* **THE TASK**
Rewrite every one of the records below, putting "distance" wherever "dist" appears and keeping everything else the same.

* **INFORMATION GIVEN**
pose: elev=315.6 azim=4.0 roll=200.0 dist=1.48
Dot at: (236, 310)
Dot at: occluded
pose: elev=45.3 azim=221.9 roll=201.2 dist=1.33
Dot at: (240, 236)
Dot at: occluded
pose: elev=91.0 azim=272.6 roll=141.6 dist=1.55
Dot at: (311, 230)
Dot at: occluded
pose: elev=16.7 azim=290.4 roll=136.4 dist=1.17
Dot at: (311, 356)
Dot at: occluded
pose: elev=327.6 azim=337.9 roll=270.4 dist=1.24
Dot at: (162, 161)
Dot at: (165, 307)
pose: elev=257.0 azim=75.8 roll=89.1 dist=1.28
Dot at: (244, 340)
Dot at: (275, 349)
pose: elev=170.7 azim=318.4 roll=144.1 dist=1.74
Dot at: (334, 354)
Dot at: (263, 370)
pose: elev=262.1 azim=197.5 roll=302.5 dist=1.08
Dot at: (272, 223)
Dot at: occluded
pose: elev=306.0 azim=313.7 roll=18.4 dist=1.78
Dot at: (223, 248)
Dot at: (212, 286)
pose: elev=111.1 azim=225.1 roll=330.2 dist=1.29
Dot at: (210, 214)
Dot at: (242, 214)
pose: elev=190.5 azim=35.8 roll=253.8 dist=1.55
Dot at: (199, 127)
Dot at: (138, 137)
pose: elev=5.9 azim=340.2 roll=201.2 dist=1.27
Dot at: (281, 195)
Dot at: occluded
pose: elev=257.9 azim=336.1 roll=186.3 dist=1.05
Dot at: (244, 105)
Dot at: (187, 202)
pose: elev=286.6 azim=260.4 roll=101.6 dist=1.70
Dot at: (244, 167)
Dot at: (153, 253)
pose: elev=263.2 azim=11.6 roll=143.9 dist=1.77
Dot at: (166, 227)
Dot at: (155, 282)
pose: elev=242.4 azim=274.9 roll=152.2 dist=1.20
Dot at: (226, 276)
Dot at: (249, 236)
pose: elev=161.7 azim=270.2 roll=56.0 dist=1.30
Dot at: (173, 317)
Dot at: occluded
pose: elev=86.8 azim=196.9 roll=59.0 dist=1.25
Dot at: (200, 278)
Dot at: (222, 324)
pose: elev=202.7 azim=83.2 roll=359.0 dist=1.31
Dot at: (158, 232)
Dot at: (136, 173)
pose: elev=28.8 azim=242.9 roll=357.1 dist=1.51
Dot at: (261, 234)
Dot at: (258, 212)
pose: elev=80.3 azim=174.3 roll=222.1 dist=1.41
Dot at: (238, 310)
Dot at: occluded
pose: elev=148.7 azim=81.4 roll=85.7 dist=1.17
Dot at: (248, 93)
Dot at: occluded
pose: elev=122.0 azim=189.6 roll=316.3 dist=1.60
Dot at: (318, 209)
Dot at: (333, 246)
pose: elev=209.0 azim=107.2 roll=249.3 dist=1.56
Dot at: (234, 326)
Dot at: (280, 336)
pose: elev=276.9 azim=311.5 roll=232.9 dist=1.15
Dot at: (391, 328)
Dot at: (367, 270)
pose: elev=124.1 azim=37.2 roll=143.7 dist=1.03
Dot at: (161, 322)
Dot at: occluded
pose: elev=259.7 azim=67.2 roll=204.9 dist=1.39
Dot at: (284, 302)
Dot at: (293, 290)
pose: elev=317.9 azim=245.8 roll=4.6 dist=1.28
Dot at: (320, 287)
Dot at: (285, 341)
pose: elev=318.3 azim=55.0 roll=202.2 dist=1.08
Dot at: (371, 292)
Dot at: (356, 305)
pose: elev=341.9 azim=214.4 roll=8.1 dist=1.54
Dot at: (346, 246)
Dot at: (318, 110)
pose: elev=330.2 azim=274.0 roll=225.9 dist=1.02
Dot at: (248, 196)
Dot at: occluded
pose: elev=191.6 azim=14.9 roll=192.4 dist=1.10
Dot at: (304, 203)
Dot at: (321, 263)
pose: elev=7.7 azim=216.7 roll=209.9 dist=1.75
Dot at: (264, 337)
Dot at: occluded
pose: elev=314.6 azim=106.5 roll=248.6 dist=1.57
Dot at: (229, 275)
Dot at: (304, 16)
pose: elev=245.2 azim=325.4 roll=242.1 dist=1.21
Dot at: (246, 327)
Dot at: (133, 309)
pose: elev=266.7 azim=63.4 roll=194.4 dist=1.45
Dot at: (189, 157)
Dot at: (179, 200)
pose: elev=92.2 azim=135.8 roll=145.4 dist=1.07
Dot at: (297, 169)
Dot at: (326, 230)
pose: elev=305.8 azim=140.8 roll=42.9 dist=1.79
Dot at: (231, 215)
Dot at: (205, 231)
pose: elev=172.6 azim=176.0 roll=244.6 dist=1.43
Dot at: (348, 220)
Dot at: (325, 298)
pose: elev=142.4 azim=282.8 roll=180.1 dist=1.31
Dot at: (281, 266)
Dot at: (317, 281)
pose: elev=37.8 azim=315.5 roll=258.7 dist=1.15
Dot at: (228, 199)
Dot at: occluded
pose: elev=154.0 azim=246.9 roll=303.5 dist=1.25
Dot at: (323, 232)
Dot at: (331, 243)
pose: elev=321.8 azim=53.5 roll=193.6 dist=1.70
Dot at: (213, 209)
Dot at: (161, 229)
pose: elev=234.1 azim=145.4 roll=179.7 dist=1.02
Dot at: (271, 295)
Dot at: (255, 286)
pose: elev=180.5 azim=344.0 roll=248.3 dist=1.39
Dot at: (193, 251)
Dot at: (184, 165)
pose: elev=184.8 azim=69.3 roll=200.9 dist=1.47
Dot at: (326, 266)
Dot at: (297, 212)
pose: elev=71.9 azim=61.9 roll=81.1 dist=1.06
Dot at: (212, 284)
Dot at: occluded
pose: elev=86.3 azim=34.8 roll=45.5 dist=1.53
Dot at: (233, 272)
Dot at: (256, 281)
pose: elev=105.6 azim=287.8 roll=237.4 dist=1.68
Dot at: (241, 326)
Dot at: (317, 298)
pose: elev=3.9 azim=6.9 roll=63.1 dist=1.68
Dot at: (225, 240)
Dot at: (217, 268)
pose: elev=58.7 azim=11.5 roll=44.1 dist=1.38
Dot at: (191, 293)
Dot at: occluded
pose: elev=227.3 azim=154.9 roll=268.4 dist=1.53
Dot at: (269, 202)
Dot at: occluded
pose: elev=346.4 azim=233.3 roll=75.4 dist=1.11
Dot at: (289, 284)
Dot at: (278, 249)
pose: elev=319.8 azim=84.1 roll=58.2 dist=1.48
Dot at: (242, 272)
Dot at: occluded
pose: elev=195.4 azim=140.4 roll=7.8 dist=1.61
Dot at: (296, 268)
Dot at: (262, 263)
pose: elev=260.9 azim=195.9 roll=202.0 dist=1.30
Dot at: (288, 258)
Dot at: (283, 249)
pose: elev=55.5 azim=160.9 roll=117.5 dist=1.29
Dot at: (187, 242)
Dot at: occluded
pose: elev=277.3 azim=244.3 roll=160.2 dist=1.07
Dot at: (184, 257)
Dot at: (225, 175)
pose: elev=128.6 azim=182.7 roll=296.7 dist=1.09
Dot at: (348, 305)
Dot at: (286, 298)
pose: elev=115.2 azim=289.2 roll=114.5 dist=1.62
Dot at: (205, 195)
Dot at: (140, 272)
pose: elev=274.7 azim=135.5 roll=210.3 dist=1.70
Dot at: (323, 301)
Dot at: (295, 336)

* **TASK RESULT**
pose: elev=315.6 azim=4.0 roll=200.0 distance=1.48
Dot at: (236, 310)
Dot at: occluded
pose: elev=45.3 azim=221.9 roll=201.2 distance=1.33
Dot at: (240, 236)
Dot at: occluded
pose: elev=91.0 azim=272.6 roll=141.6 distance=1.55
Dot at: (311, 230)
Dot at: occluded
pose: elev=16.7 azim=290.4 roll=136.4 distance=1.17
Dot at: (311, 356)
Dot at: occluded
pose: elev=327.6 azim=337.9 roll=270.4 distance=1.24
Dot at: (162, 161)
Dot at: (165, 307)
pose: elev=257.0 azim=75.8 roll=89.1 distance=1.28
Dot at: (244, 340)
Dot at: (275, 349)
pose: elev=170.7 azim=318.4 roll=144.1 distance=1.74
Dot at: (334, 354)
Dot at: (263, 370)
pose: elev=262.1 azim=197.5 roll=302.5 distance=1.08
Dot at: (272, 223)
Dot at: occluded
pose: elev=306.0 azim=313.7 roll=18.4 distance=1.78
Dot at: (223, 248)
Dot at: (212, 286)
pose: elev=111.1 azim=225.1 roll=330.2 distance=1.29
Dot at: (210, 214)
Dot at: (242, 214)
pose: elev=190.5 azim=35.8 roll=253.8 distance=1.55
Dot at: (199, 127)
Dot at: (138, 137)
pose: elev=5.9 azim=340.2 roll=201.2 distance=1.27
Dot at: (281, 195)
Dot at: occluded
pose: elev=257.9 azim=336.1 roll=186.3 distance=1.05
Dot at: (244, 105)
Dot at: (187, 202)
pose: elev=286.6 azim=260.4 roll=101.6 distance=1.70
Dot at: (244, 167)
Dot at: (153, 253)
pose: elev=263.2 azim=11.6 roll=143.9 distance=1.77
Dot at: (166, 227)
Dot at: (155, 282)
pose: elev=242.4 azim=274.9 roll=152.2 distance=1.20
Dot at: (226, 276)
Dot at: (249, 236)
pose: elev=161.7 azim=270.2 roll=56.0 distance=1.30
Dot at: (173, 317)
Dot at: occluded
pose: elev=86.8 azim=196.9 roll=59.0 distance=1.25
Dot at: (200, 278)
Dot at: (222, 324)
pose: elev=202.7 azim=83.2 roll=359.0 distance=1.31
Dot at: (158, 232)
Dot at: (136, 173)
pose: elev=28.8 azim=242.9 roll=357.1 distance=1.51
Dot at: (261, 234)
Dot at: (258, 212)
pose: elev=80.3 azim=174.3 roll=222.1 distance=1.41
Dot at: (238, 310)
Dot at: occluded
pose: elev=148.7 azim=81.4 roll=85.7 distance=1.17
Dot at: (248, 93)
Dot at: occluded
pose: elev=122.0 azim=189.6 roll=316.3 distance=1.60
Dot at: (318, 209)
Dot at: (333, 246)
pose: elev=209.0 azim=107.2 roll=249.3 distance=1.56
Dot at: (234, 326)
Dot at: (280, 336)
pose: elev=276.9 azim=311.5 roll=232.9 distance=1.15
Dot at: (391, 328)
Dot at: (367, 270)
pose: elev=124.1 azim=37.2 roll=143.7 distance=1.03
Dot at: (161, 322)
Dot at: occluded
pose: elev=259.7 azim=67.2 roll=204.9 distance=1.39
Dot at: (284, 302)
Dot at: (293, 290)
pose: elev=317.9 azim=245.8 roll=4.6 distance=1.28
Dot at: (320, 287)
Dot at: (285, 341)
pose: elev=318.3 azim=55.0 roll=202.2 distance=1.08
Dot at: (371, 292)
Dot at: (356, 305)
pose: elev=341.9 azim=214.4 roll=8.1 distance=1.54
Dot at: (346, 246)
Dot at: (318, 110)
pose: elev=330.2 azim=274.0 roll=225.9 distance=1.02
Dot at: (248, 196)
Dot at: occluded
pose: elev=191.6 azim=14.9 roll=192.4 distance=1.10
Dot at: (304, 203)
Dot at: (321, 263)
pose: elev=7.7 azim=216.7 roll=209.9 distance=1.75
Dot at: (264, 337)
Dot at: occluded
pose: elev=314.6 azim=106.5 roll=248.6 distance=1.57
Dot at: (229, 275)
Dot at: (304, 16)
pose: elev=245.2 azim=325.4 roll=242.1 distance=1.21
Dot at: (246, 327)
Dot at: (133, 309)
pose: elev=266.7 azim=63.4 roll=194.4 distance=1.45
Dot at: (189, 157)
Dot at: (179, 200)
pose: elev=92.2 azim=135.8 roll=145.4 distance=1.07
Dot at: (297, 169)
Dot at: (326, 230)
pose: elev=305.8 azim=140.8 roll=42.9 distance=1.79
Dot at: (231, 215)
Dot at: (205, 231)
pose: elev=172.6 azim=176.0 roll=244.6 distance=1.43
Dot at: (348, 220)
Dot at: (325, 298)
pose: elev=142.4 azim=282.8 roll=180.1 distance=1.31
Dot at: (281, 266)
Dot at: (317, 281)
pose: elev=37.8 azim=315.5 roll=258.7 distance=1.15
Dot at: (228, 199)
Dot at: occluded
pose: elev=154.0 azim=246.9 roll=303.5 distance=1.25
Dot at: (323, 232)
Dot at: (331, 243)
pose: elev=321.8 azim=53.5 roll=193.6 distance=1.70
Dot at: (213, 209)
Dot at: (161, 229)
pose: elev=234.1 azim=145.4 roll=179.7 distance=1.02
Dot at: (271, 295)
Dot at: (255, 286)
pose: elev=180.5 azim=344.0 roll=248.3 distance=1.39
Dot at: (193, 251)
Dot at: (184, 165)
pose: elev=184.8 azim=69.3 roll=200.9 distance=1.47
Dot at: (326, 266)
Dot at: (297, 212)
pose: elev=71.9 azim=61.9 roll=81.1 distance=1.06
Dot at: (212, 284)
Dot at: occluded
pose: elev=86.3 azim=34.8 roll=45.5 distance=1.53
Dot at: (233, 272)
Dot at: (256, 281)
pose: elev=105.6 azim=287.8 roll=237.4 distance=1.68
Dot at: (241, 326)
Dot at: (317, 298)
pose: elev=3.9 azim=6.9 roll=63.1 distance=1.68
Dot at: (225, 240)
Dot at: (217, 268)
pose: elev=58.7 azim=11.5 roll=44.1 distance=1.38
Dot at: (191, 293)
Dot at: occluded
pose: elev=227.3 azim=154.9 roll=268.4 distance=1.53
Dot at: (269, 202)
Dot at: occluded
pose: elev=346.4 azim=233.3 roll=75.4 distance=1.11
Dot at: (289, 284)
Dot at: (278, 249)
pose: elev=319.8 azim=84.1 roll=58.2 distance=1.48
Dot at: (242, 272)
Dot at: occluded
pose: elev=195.4 azim=140.4 roll=7.8 distance=1.61
Dot at: (296, 268)
Dot at: (262, 263)
pose: elev=260.9 azim=195.9 roll=202.0 distance=1.30
Dot at: (288, 258)
Dot at: (283, 249)
pose: elev=55.5 azim=160.9 roll=117.5 distance=1.29
Dot at: (187, 242)
Dot at: occluded
pose: elev=277.3 azim=244.3 roll=160.2 distance=1.07
Dot at: (184, 257)
Dot at: (225, 175)
pose: elev=128.6 azim=182.7 roll=296.7 distance=1.09
Dot at: (348, 305)
Dot at: (286, 298)
pose: elev=115.2 azim=289.2 roll=114.5 distance=1.62
Dot at: (205, 195)
Dot at: (140, 272)
pose: elev=274.7 azim=135.5 roll=210.3 distance=1.70
Dot at: (323, 301)
Dot at: (295, 336)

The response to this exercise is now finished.